Une foule impressionnante a accueilli samedi à Saint-Louis du Sénégal Emmanuel Macron, qui a annoncé une aide de 15 millions d’euros pour lutter contre l’érosion côtière qui menace la ville, auxquels s’ajouteront 24 millions d’euros débloqués par la Banque Mondiale. Dans l’année, une digue de rochers le long de la partie sud de la Langue de Barbarie devrait être construite, un chantier confié au groupe Eiffage.

Elle permettra de retarder l’effet de la montée des eaux qui ronge cette étroite bande de sable d’une trentaine de kilomètres de long, peuplée de 55.000 habitants, qui protège la ville de l’océan. D’ici au mois de mars, 900 familles seront relogées, soit environ 10.000 personnes, vivant dans les quartiers de pêcheurs les plus touchés par l’érosion et qui perdront leur maison à court terme.

L’assaut des vagues a déjà obligé 200 familles de Saint-Louis à déménager, soit environ 2000 personnes, selon Louise Cord, directrice Sénégal de la Banque Mondiale.

Macron a également annoncé une aide de 25 millions d’euros pour la préservation et la rénovation du patrimoine historique de l’ancienne capitale de l’Afrique-Occidentale française et du Sénégal. Ces fonds, promis par la France depuis des années, n’avaient jamais été engagés, a précisé l’Elysée.

Samedi matin à l’arrivée du chef de l’État à Saint-Louis, des dizaines de milliers d’habitants ont envahi le centre de cette ville de pêcheurs du nord du pays, à l’embouchure du fleuve Sénégal, qui fut le premier établissement fondé au sud du Sahara par la France au XVIIe siècle, ont rapporté des journalistes de l’AFP. Arrivé en avion de Dakar, où il participait la veille à une conférence sur l’éducation, Emmanuel Macron, 13 ans après la dernière visite de Jacques Chirac, était accompagné à Saint-Louis de son homologue sénégalais, Macky Sall.

«Les Africains ont très peu contribué aux émissions de CO2 mais subissent l’impact le plus dévastateur du changement climatique. Le monde entier a une dette envers l’Afrique, dont le Sénégal, pour reconstruire ses côtes», a lancé le président de la Banque Mondiale, Jim Yong Kim.

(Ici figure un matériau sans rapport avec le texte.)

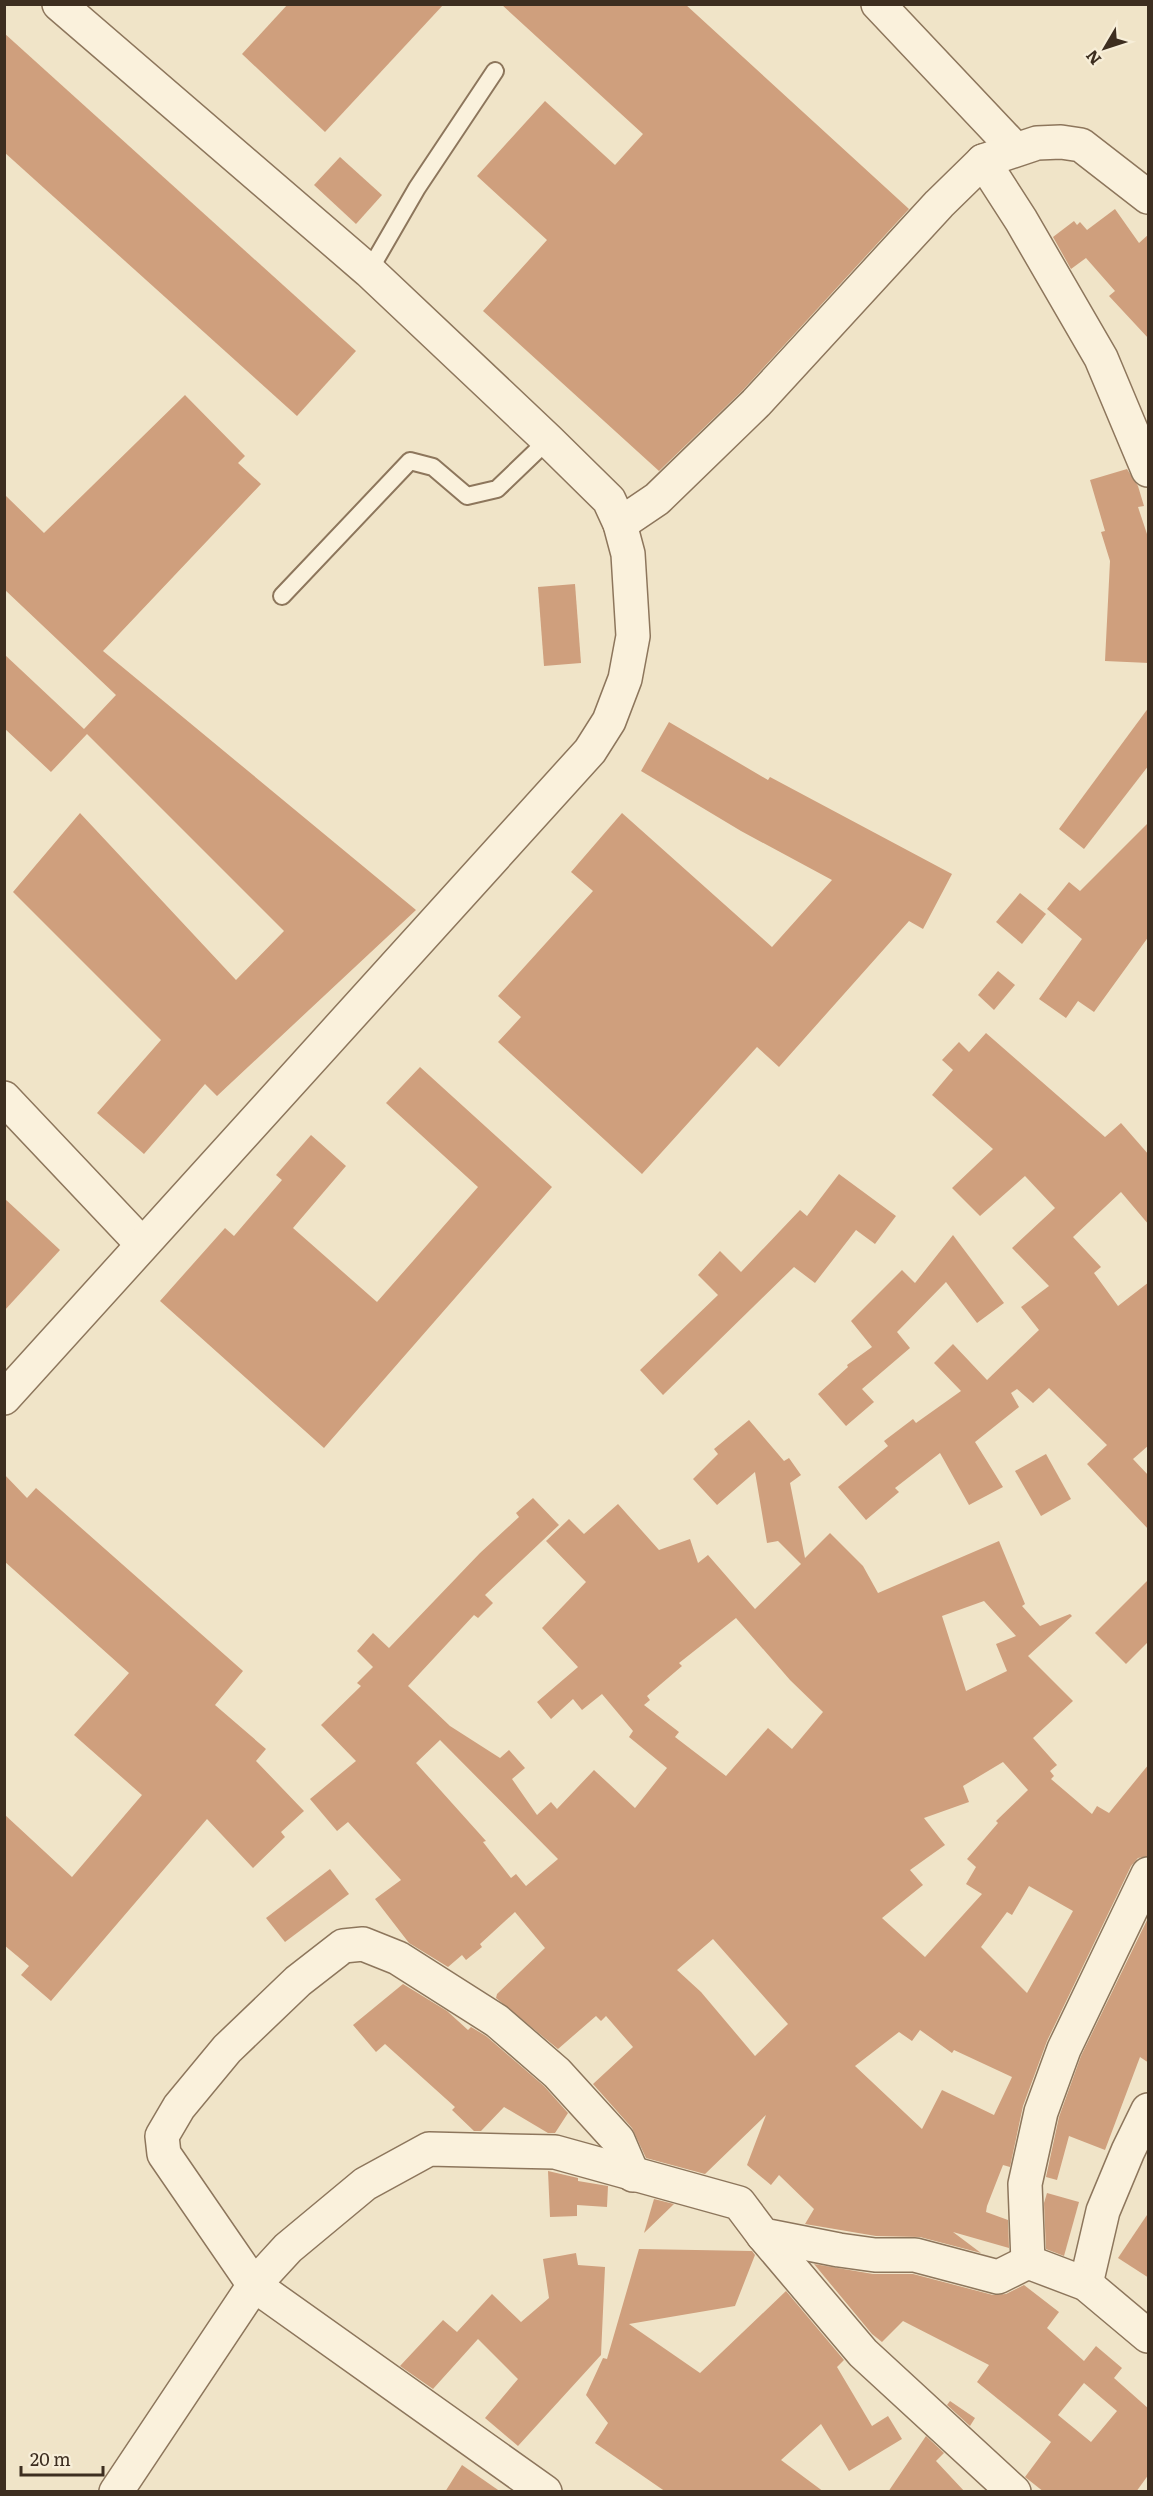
<svg xmlns="http://www.w3.org/2000/svg" width="1153" height="2496" font-family="Literata,serif">
<rect width="100%" height="100%" fill="#f0e4c8"/>
<g fill="#cf9f7d" fill-rule="evenodd">
<polygon points="288,4 444,4 325,132 242,54"/>
<polygon points="501,4 685,4 909,209 743,390 659,471 483,311 547,240 477,176 545,101 615,165 643,134"/>
<polygon points="4,33 356,351 297,416 4,152"/>
<polygon points="340,157 382,195 356,224 314,185"/>
<polygon points="1115,209 1139,243 1149,234 1149,339 1109,296 1115,291 1086,258 1071,269 1053,237 1074,221 1077,225 1080,222 1087,230"/>
<polygon points="185,395 245,456 238,463 261,484 103,651 416,910 217,1096 205,1084 144,1154 97,1113 161,1040 13,892 80,813 236,980 284,931 87,734 51,772 4,728 4,654 84,729 116,695 4,589 4,494 44,533"/>
<polygon points="1127,469 1138,486 1144,506 1138,507 1149,540 1149,663 1105,661 1110,561 1101,532 1105,531 1090,480"/>
<polygon points="575,584 581,663 544,666 538,587"/>
<polygon points="1149,707 1149,765 1084,849 1059,829"/>
<polygon points="669,722 768,780 770,777 952,874 923,929 909,921 779,1067 757,1047 642,1174 498,1042 521,1017 498,996 593,891 571,872 622,813 772,947 832,880 741,831 641,771"/>
<polygon points="1149,822 1149,936 1094,1012 1078,1001 1066,1018 1039,999 1082,939 1047,909 1069,882 1080,891"/>
<polygon points="1020,893 1046,914 1022,944 996,922"/>
<polygon points="998,971 1015,985 994,1010 978,995"/>
<polygon points="986,1033 1105,1137 1121,1123 1149,1155 1149,1225 1121,1192 1073,1237 1101,1267 1094,1273 1118,1306 1149,1282 1149,1445 1133,1459 1149,1476 1149,1530 1087,1464 1107,1445 1049,1388 1033,1403 1017,1389 1011,1393 1019,1407 975,1442 1003,1487 969,1505 940,1453 895,1488 899,1492 866,1520 838,1487 888,1446 884,1441 913,1419 916,1423 961,1391 934,1363 953,1344 987,1380 1039,1330 1021,1307 1049,1286 1012,1248 1055,1208 1025,1176 980,1216 952,1188 993,1149 932,1095 953,1070 942,1060 959,1042 969,1052"/>
<polygon points="420,1067 552,1187 324,1448 160,1301 225,1228 234,1236 282,1180 276,1175 311,1135 346,1166 293,1228 377,1302 478,1187 386,1103"/>
<polygon points="839,1174 896,1216 875,1244 856,1230 815,1283 794,1267 663,1395 640,1370 718,1295 698,1275 720,1251 741,1272 800,1210 807,1216"/>
<polygon points="4,1198 60,1250 4,1311"/>
<polygon points="953,1235 1004,1303 977,1323 946,1282 897,1332 910,1348 862,1389 874,1402 846,1426 818,1394 848,1367 847,1365 872,1347 851,1321 902,1270 915,1283"/>
<path d="M749,1420L784,1461L789,1458L801,1475L790,1483L805,1558L830,1533L863,1566L878,1593L999,1541L1025,1604L1022,1606L1040,1626L1070,1614L1072,1616L1028,1656L1073,1701L1033,1738L1057,1765L1050,1771L1054,1776L1051,1779L1092,1814L1097,1806L1109,1813L1149,1764V1856L1138,1858L1131,1866L1047,2041L1023,2106L1010,2167L1003,2165L987,2206L986,2212L1008,2220L1009,2248L953,2232L981,2253L920,2237L876,2236L805,2224L814,2209L779,2175L771,2185L747,2165L766,2115L705,2174L646,2158L632,2128L593,2084L633,2047L606,2016L601,2021L596,2016L558,2049L496,1998L497,1994L545,1948L515,1912L480,1944L482,1947L466,1960L462,1955L448,1967L409,1943L375,1899L401,1880L348,1822L337,1831L310,1799L356,1761L321,1725L361,1686L357,1683L373,1667L357,1651L373,1633L389,1648L480,1553L519,1517L516,1513L533,1498L559,1525L485,1595L493,1603L478,1618L474,1615L408,1686L450,1726L500,1758L509,1750L525,1768L512,1779L537,1815L551,1802L557,1809L594,1770L635,1808L667,1768L629,1737L633,1731L602,1694L582,1710L573,1699L551,1719L537,1702L578,1667L542,1628L586,1582L546,1541L569,1519L584,1534L618,1504L659,1550L690,1539L698,1563L708,1555L755,1609L801,1564L778,1541L767,1543L755,1472L717,1505L693,1479L718,1454L714,1449ZM984,1601L1016,1636L996,1644L1007,1671L966,1691L942,1616ZM736,1618L790,1680L823,1712L792,1749L768,1728L726,1776L675,1737L679,1732L644,1705L650,1700L647,1696L682,1666L679,1663ZM440,1740L558,1859L526,1886L516,1874L511,1878L483,1842L486,1841L416,1763ZM1003,1762L1028,1790L996,1821L998,1823L967,1859L976,1867L966,1884L982,1894L925,1957L882,1918L923,1885L910,1870L945,1845L924,1818L969,1802L963,1786ZM1029,1886L1073,1911L1027,1993L981,1947L1007,1912L1012,1915ZM713,1939L788,2024L755,2056L701,1992L677,1970ZM920,2030L952,2053L954,2050L1012,2077L994,2115L942,2090L922,2129L855,2066L899,2032L912,2041Z"/>
<polygon points="1046,1454 1071,1499 1041,1516 1015,1471"/>
<polygon points="4,1474 27,1498 36,1488 243,1671 215,1705 266,1749 256,1761 304,1811 281,1832 285,1837 253,1868 207,1819 51,2001 21,1975 29,1966 4,1945 4,1814 72,1877 142,1795 74,1735 129,1673 4,1561"/>
<polygon points="1149,1579 1149,1641 1126,1664 1095,1633"/>
<polygon points="330,1869 349,1894 285,1942 266,1918"/>
<polygon points="1149,1916 1149,2063 1140,2057 1105,2150 1069,2136 1057,2180 1046,2177 1059,2117 1081,2056"/>
<polygon points="403,1984 447,2011 468,2030 471,2027 486,2036 544,2086 568,2113 555,2133 548,2133 504,2107 481,2131 474,2131 452,2110 455,2107 385,2044 376,2052 353,2025"/>
<polygon points="548,2171 578,2178 578,2181 608,2186 607,2207 577,2205 577,2216 550,2217"/>
<polygon points="1047,2193 1079,2202 1064,2256 1046,2249 1044,2203"/>
<polygon points="654,2199 674,2204 644,2233"/>
<polygon points="1149,2212 1149,2278 1118,2258"/>
<polygon points="639,2249 752,2251 755,2255 735,2306 629,2324 700,2373 786,2291 844,2360 837,2367 872,2426 888,2416 902,2439 849,2471 821,2424 781,2460 824,2492 666,2492 595,2443 608,2423 586,2395 603,2358 607,2359"/>
<polygon points="576,2253 578,2265 605,2267 601,2355 518,2446 485,2418 518,2379 478,2339 433,2389 400,2366 443,2320 457,2332 492,2294 521,2322 549,2298 543,2259"/>
<path d="M814,2264L873,2274H913L993,2295L1006,2294L1024,2285L1059,2312L1047,2328L1084,2361L1096,2346L1122,2368L1114,2378L1149,2409V2474L1136,2492H1044L1025,2477L1051,2442L977,2382L989,2365L903,2321L882,2342L872,2334ZM1084,2383L1117,2411L1091,2442L1058,2415Z"/>
<polygon points="950,2401 975,2418 970,2426 947,2405"/>
<polygon points="926,2436 944,2453 936,2461 965,2492 888,2492"/>
<polygon points="462,2465 501,2492 445,2492"/>
</g>
<g fill="none" stroke-linecap="round" stroke-linejoin="round">
<defs>
<g id="service">
<polyline points="369,271 417,188 495,71"/>
<polyline points="282,596 410,461 433,467 467,496 497,489 548,440"/>
</g>
<g id="minor">
<polyline points="878,4 1015,149"/>
<polyline points="983,161 1021,220 1101,358 1148,470"/>
<polyline points="620,524 657,499 756,403 939,204 983,161 1037,143 1061,142 1081,145 1148,197"/>
<polyline points="4,1098 142,1244"/>
<polyline points="4,1398 590,751 609,721 625,679 633,636 628,554 620,524 609,500 548,440 369,271 59,4"/>
<polyline points="763,2235 863,2353 1014,2492"/>
<polyline points="1028,2262 1025,2184 1041,2112 1064,2049 1148,1874"/>
<polyline points="1086,2284 1103,2211 1128,2151 1148,2110"/>
<polyline points="116,2492 254,2285 288,2248 365,2184 429,2149 555,2152 739,2203 763,2235 839,2250 875,2255 915,2255 998,2277 1028,2262 1086,2284 1148,2336"/>
<polyline points="545,2492 254,2285 164,2154 162,2136 179,2107 227,2049 298,1981 343,1946 363,1944 398,1958 497,2021 557,2073 618,2140 633,2175"/>
</g>
</defs>
<use href="#service" stroke="#8d765c" stroke-width="20"/>
<use href="#minor" stroke="#8d765c" stroke-width="36"/>
<use href="#service" stroke="#faf1dc" stroke-width="16"/>
<use href="#minor" stroke="#faf1dc" stroke-width="33"/>
</g>
<rect width="1153" height="2496" fill="none" stroke="#3d2e20" stroke-width="12"/>
<g transform="translate(1105 48) rotate(231)" stroke="#f7eed8" stroke-width="4.5" paint-order="stroke">
<path d="M0-4.5L10 22L0 15L-10 22Z" fill="#3d2e20"/>
<text y="-9" font-size="16" font-weight="bold" text-anchor="middle" fill="#3d2e20">N</text>
</g>
<path d="M21 2466v9h82v-9" fill="none" stroke="#3d2e20" stroke-width="3"/>
<text x="30" y="2466" font-size="18" fill="#3d2e20" stroke="#f7eed8" stroke-width="4.5" paint-order="stroke">20 m</text>
</svg>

Le président français a observé les dégâts de l’océan avant de rejoindre, dans une voiture décapotable roulant au pas, debout aux côtés de Macky Sall, la place du coeur de la ville où trône la statue de Louis Faidherbe, gouverneur colonial du Sénégal (1854-1861 et 1863-1865).

«J’ai été très touché de cet accueil chaleureux. Il m’oblige mais traduit beaucoup d’attentes. Nous avons donné un nouveau souffle à notre relation en appliquant ce que j’ai annoncé à Ouagadougou: une nouvelle stratégie française, ne pas arriver avec des visions toutes faites mais en soutien de projets qui nous paraissent prioritaires et portés par le gouvernement», a commenté devant la presse le président français avant de reprendre l’avion pour Paris.